Le dos de la journaliste reste fondu à la tapisserie, elle attend que l'orage passe même si elle ne sait pas d'où il provient. Sa tête la fait atrocement souffrir, elle se sent toujours aussi lourde. Elle décide de faire marche arrière et de réveiller Anna, elle n'ira nulle part sans elle. Mais elle se heurte à un mur, ou plutôt à l'une des femmes de chambre. Cette dernière agrippe son poignet, fermement.

- Vous me faites mal.

Elle se souvient encore avoir prononcé des mots similaires ici-même, en regardant une autre geôlière malmener une autre femme désorientée. Elle se souvient avoir été énervée par cette vision, passionnément. C'est peut-être ce qui lui donne la force de se dégager, reprenant son bras sans lui laisser l'occasion de le saisir à nouveau.

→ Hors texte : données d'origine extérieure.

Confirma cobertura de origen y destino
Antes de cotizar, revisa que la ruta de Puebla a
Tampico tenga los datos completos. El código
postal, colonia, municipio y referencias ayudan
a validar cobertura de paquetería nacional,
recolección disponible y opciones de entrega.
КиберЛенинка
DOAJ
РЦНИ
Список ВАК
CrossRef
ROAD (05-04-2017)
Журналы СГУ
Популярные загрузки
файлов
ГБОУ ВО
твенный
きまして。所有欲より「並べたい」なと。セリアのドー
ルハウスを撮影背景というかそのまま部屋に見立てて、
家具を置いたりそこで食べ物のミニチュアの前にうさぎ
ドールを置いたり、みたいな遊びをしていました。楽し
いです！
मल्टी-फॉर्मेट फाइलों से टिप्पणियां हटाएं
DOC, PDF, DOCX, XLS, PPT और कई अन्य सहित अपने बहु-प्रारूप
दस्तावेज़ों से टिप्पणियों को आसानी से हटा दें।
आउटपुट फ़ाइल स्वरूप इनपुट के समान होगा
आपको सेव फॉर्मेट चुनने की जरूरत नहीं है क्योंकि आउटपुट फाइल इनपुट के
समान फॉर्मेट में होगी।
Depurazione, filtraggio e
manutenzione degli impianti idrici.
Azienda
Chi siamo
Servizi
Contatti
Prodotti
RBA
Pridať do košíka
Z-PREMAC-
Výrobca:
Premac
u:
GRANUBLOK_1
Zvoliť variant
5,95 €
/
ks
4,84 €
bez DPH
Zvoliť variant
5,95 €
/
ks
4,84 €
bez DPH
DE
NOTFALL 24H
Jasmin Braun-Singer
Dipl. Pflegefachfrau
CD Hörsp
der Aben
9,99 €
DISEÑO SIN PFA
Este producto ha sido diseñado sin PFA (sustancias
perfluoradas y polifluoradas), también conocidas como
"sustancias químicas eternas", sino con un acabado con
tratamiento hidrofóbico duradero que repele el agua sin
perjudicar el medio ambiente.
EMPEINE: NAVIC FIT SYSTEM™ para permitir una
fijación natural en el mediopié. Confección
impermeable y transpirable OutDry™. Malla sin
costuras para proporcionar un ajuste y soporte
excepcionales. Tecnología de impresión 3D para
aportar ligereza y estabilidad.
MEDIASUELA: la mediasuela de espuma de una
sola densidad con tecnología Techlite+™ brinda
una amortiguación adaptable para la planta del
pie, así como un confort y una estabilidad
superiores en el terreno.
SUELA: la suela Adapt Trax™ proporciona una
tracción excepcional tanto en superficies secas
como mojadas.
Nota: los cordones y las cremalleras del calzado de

- Vous devez partir. Vous avez fait beaucoup de raffut, Mademoiselle Lesage et vous. Nous détestons les clients irrespectueux, qui ne pensent qu'à leur bien-être et se moquent de celui des autres autour d'eux.

- Mais vous tolérez le trafic d'art au sous-sol ?

La jeune femme agit comme si elle venait de lui cracher au visage et de la brûler avec un tisonnier. Elle fait quelques pas en arrière, ses yeux expriment un étonnant mélange de curiosité et d'animosité. Un peu de peur aussi, sûrement.

- Partez. Vous n'êtes plus les bienvenues ici.

Odile ouvre la porte de la chambre d'Anna, la laisse entrouverte un instant, la regarde depuis là. Une seconde, peut-être deux. Simplement pour lui faire comprendre qu'elle sait parfaitement de quoi elle parle. Qu'elle n'a rien oublié.

- Anna, lève toi. Anna. S'il te plait, réveille toi. 

Mais quand elle ouvre les yeux, son regard est vide à nouveau. Un frisson parcourt tout le corps d'Odile, le même qu'elle avait senti en scrutant le fond des prunelles de Laura. Elle ne se souvient de rien.